The Yizkor prayer, recited on four specific Holy Days — Yom Kippur, Shemini Atzeret, Pesach and Shavuot — asks God to remember the soul of the deceased as we also remember them. The themes of the individual four days correspond to different tasks of mourning. Yizkor keeps the relationships alive and vital as we gradually surrender the physical presence of those we have lost and embrace them as spiritual companions. Most Yizkor services come during times of celebration, when the absence of people who have died makes us vulnerable to feelings of grief, even for long-ago deaths. Through Yizkor we make them present.
Yizkor provides seasonal containers earmarked for specific feelings. This helps to focus and intensify emotions. Hopefully this concentration of emotions gives us confidence to fully explore those feelings, knowing that each day of Yizkor is time-limited. The day will pass and we will move back to our lives. So we vent tears or angers safely, knowing that celebration and affirmation are also part of the cycle.
Yom Kippur
Yom Kippur, when we settle accounts with other people and with God, provides a framework for some of mourning’s most difficult tasks: absolving guilt, resolving resentments and working through lingering issues with the deceased. On Yom Kippur, we recognize and confess wrongdoings, genuinely express our regret for our misdeeds and commit to not repeat our transgressions. Many have regrets when someone dies. The High Holy Days’ focus on teshuvah (repentance) helps us reflect on regrets and resentments as well as evaluate how they may have changed since the death. It highlights our unfinished issues with those who are gone. This includes those resulting from the faults of the deceased, for Yom Kippur is also a day to forgive those we mourn. Also called Yom Hakippurim (Day of Atonements), this plural form signifies Yom Kippur as a day when we also atone for the sins of those who have died. This can free us from long-standing, unresolved issues and rid us of the guilt or resentment that take hold of the psyche, as people flagellate themselves or are locked in anger at those long gone. The wisdom of the Yizkor cycle also can protect us from obsessive guilt or rage. Seasons change. So does the theme associated with remembrance.
Shemini Atzeret
Shemini Atzeret means “eighth day of assembly.” Atzeret implies “containment” or “stop,” which can suggest that we must not linger on guilt or anger. Shemini Atzeret takes place between two days of joy: the last day of Sukkot, the fall harvest festival, and Simchat Torah, when the Torah reading cycle ends and begins again.

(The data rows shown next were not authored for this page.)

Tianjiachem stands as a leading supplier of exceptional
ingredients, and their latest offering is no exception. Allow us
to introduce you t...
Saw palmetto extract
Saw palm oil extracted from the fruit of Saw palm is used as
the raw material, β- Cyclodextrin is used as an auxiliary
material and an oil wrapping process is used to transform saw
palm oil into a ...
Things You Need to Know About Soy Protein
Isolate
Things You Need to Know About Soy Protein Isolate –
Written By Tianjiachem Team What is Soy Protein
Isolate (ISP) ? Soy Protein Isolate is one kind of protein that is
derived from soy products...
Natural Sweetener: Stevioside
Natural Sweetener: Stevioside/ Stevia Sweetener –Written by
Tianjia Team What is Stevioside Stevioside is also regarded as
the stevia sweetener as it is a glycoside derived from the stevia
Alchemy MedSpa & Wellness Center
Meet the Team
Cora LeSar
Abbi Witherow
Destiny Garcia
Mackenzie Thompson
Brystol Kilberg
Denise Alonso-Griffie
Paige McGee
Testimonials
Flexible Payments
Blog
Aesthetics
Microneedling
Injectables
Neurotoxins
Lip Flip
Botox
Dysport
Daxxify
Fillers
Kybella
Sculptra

Shemini Atzeret ushers in the winter season. The liturgy changes, and we begin to pray for rain. We pray for rain, yet tend to remain in the vulnerable, open-roofed sukkah (booth), holding on to the festive spirit of Sukkot and resisting the move to the dreariness of winter. The rains must come. The seasons must change. Sukkot’s communal joy and abundance surrenders to the more inward-turning, contemplative and bleak winter. Reciting the Yizkor prayer on this day recalls the cold and brittle part of mourning. This time of the broken heart is necessary to healing, just as the time that the earth lies fallow, absorbing moisture is necessary to bring the buds of spring. The rain connects us to our tears.

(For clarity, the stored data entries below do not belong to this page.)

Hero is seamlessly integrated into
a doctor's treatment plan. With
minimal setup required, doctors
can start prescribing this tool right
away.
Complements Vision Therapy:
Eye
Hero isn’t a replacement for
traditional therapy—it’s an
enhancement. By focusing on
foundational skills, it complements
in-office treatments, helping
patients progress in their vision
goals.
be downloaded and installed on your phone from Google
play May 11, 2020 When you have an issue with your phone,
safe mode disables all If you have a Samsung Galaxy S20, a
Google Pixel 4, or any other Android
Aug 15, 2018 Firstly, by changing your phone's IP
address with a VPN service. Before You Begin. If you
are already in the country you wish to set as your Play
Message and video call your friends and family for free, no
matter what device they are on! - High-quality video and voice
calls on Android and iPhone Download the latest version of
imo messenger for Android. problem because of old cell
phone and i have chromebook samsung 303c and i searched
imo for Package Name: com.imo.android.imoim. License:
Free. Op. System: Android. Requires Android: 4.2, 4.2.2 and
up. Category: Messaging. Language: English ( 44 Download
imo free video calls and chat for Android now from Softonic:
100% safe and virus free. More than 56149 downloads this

That we pray for rain, while remaining in the sukkah, embodies a truth about mourning: we don’t want to let go. Despite our knowledge that without rain the cycle cannot continue and the world cannot be in proper order, we resist the tears that might transform our pain and the change of seasons. But the flow can move us through the cycle of our emotional seasons into another time of harvest. All we have to do is make it through one day of tears to dance with the Torah the next day — Simchat Torah.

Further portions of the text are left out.